Solor memacu Wus Wus, kudanya yang pendek dan setia, menuruni lereng Pegunungan Lumut. Derap kakinya menggema di antara kabut pagi yang perlahan terangkat dari dedaunan basah. Di kejauhan, tugu gerbang Jalur Lumut yang telah ia lewati tampak semakin mengecil, tertinggal jauh di belakang seperti kenangan yang tak sempat disapa.
Kini arah laju mengarah ke barat, menembus lembah hijau yang terbentang di kaki pegunungan. Hamparan padang rumput dan pepohonan tinggi menghiasi jalannya, sementara angin pagi membawa aroma tanah yang masih menyimpan embun. Wus Wus, meski tak setangkai kuda perang, tetap berlari sekuat jantungnya, seolah mengerti pentingnya perjalanan ini.
Langit cerah kian mengembang, menyibak awan tipis yang menggantung di ufuk timur. Bayang-bayang kota Wulansana mulai terlihat—megah dan memikat, seputih cahaya pagi yang menyentuhnya dari kejauhan. Bangunan-bangunan tinggi seperti menjulang dari mimpi, bertahta di tengah bentangan alam yang luas.

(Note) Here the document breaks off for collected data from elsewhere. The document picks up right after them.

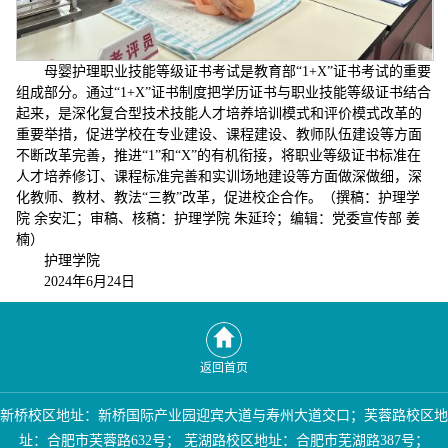
母婴护理职业技能等级证书考试是教育部“1+X”证书考试的重要
组成部分。通过“1+X”证书制度把学历证书与职业技能等级证书结合
起来，是深化复合型技术技能人才培养培训模式和评价模式改革的
重要举措，促进学校在专业建设、课程建设、教师队伍建设等方面
不断改革完善，推进“1”和“X”的有机衔接，将职业等级证书标准在
人才培养修订、课程标准完善和实训场地建设等方面做深做细，深
化教师、教材、教法“三教”改革，促进校企合作。（撰稿：护理学
院 余安汇；审稿、核稿：护理学院 朱延玲；编辑：党委宣传部 姜
楠）
护理学院
2024年6月24日
返回首页
新桥校区地址：新桥国际产业园迎宾大道与寿州大道交口；芙蓉路校区地
址：合肥市芙蓉路632号； 芜湖路校区地址：合肥市芜湖路387号；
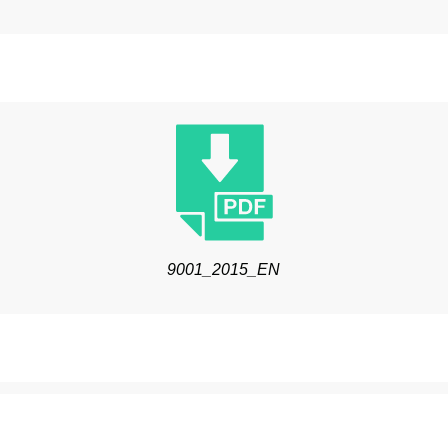
9001_2015_EN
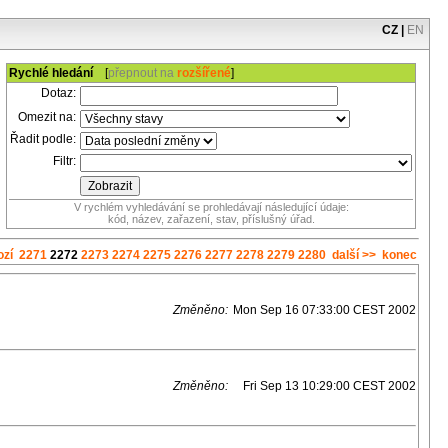
CZ
|
EN
Rychlé hledání
[
přepnout na
rozšířené
]
Dotaz:
Omezit na:
Řadit podle:
Filtr:
V rychlém vyhledávání se prohledávají následující údaje:
kód, název, zařazení, stav, příslušný úřad.
ozí
2271
2272
2273
2274
2275
2276
2277
2278
2279
2280
další >>
konec
Změněno:
Mon Sep 16 07:33:00 CEST 2002
Změněno:
Fri Sep 13 10:29:00 CEST 2002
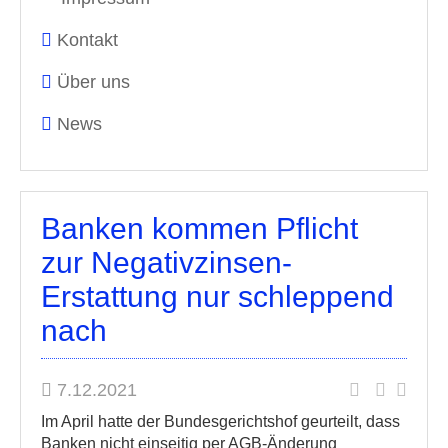
Kontakt
Über uns
News
Banken kommen Pflicht
zur Negativzinsen-
Erstattung nur schleppend
nach
7.12.2021
Im April hatte der Bundesgerichtshof geurteilt, dass
Banken nicht einseitig per AGB-Änderung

Tepat sebelum mentari menyengat, Solor dan kudanya tiba di dataran luas yang membentang sejauh mata memandang. Di depan mereka, sebuah danau jernih berkilau memantulkan cahaya langit, tenang seperti kaca yang membaringkan bayang. Di seberang danau itulah Wulansana berdiri—kota agung yang seolah disunggi oleh air, bak permata yang dijaga lembut oleh telapak dunia.